Task instructions:
• 1. According to the APDS text, what was the most common infectious complication among the patients?
• 2. Please continue the APDS text from the point where it stops.

Excerpted text:

━━━━━━━━━━━━━━━━━━━━

These 53 patients were found worldwide, and the diagnosis was confirmed by genetic sequencing. They then looked at the laboratory findings, radiographs, and other clinical features to better understand the presentation of APDS.
All in all, the presentation of APDS was highly variable. Some were asymptomatic through adulthood while others developed infections early in childhood, leading to death. Three required a bone marrow transplantation. The most common infectious complication was recurrent respiratory tract infections. Much like other antibody deficiency syndromes, there was a high rate of bronchiectasis. Almost half of patients had difficulty fighting viruses like herpes, EBV, and CMV. Swollen lymph nodes and hepato-splenomegaly were also very common.
Interestingly, PI3K mutations didn’t just effect the ability to fight infections. Eighteen also had inflammatory/autoimmune diseases, most commonly autoimmune cytopenias. Seventeen had nodular mucosal lymphoid hyperplasia and seven developed lymphoma. Since PI3K3D is associated with the central nervous system, there was also noted to be a high rate of neurodevelopmental morbidity, ranging from speech delays to global developmental delay.
This study provides a description of APDS, a newly recognized form of immunodeficiency. It can present in so many different ways, so physicians should keep an eye out in patients who have recurrent infections, especially those involving the respiratory tract or those due to herpes viruses. Treatment with hematopoietic stem cell transplant may be curative, and clinical trials for selective PI3Kδ inhibitors are currently underway.
Factors influencing the infant gut microbiome at age 3-6 months: Findings from the ethnically diverse Vitamin D Antenatal Asthma Reduction Trial (VDAART)

━━━━━━━━━━━━━━━━━━━━

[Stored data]
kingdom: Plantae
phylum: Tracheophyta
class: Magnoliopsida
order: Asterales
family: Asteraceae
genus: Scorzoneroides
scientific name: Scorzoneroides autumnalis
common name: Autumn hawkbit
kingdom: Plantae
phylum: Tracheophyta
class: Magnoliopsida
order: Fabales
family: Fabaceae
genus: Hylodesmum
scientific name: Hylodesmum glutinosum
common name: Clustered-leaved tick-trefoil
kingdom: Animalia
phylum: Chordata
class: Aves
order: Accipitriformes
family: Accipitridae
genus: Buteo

━━━━━━━━━━━━━━━━━━━━

Solved tasks:
• 1. Recurrent respiratory tract infections.

• 2.
In the gut, there are millions of bacteria and other micro-organisms, collectively called the gut microbiome. Microbes in the gut are known to be important modulators of the developing immune system. In this month’s issue of JACI, Sordillo and colleagues look at predictors of the gut microbiome in infancy (J Allergy Clin Immunol 2017; 139(2): 482-491). Microbes present in this early life window may ultimately affect the risk of allergic disease later in childhood.
They looked at stool samples in over 300 infants born to mothers in the Vitamin D Antenatal Asthma Reduction Trial (VDAART), a trial in which pregnant women took vitamin D to see how it would impact their children’s health. In the stool, they looked at the bacterial genes to see what bacteria were present.
They found that race, mode of delivery, and formula-feeding are associated with different composition of gut bacteria. Black race and caesarean section were independent predictors of having lower levels of Bacteroides. This is important because lower Bacteroides abundance has already been associated with immune changes predisposing to asthma and allergic disease. In addition, formula feeding was linked to higher levels of Clostridia. Previous studies have suggested a link between Clostridia and development of atopic dermatitis, wheezing and allergic sensitization.
This study points out that factors with the potential to increase allergic disease risk are also associated with alterations in the infant gut microbiome, but there are still a lot of unanswered questions. Do these factors (race, mode of delivery, formula feeding) act via changes in the infant gut microbiome to increase allergic disease risk? Do these changes in the gut microbiome persist through childhood? Can breastfeeding change the microbiome and reduce the risk of allergic disease? Finally, can we figure out which species and subspecies are most closely associated with these risks? Further research is needed, but this study provides a meaningful step towards providing answers.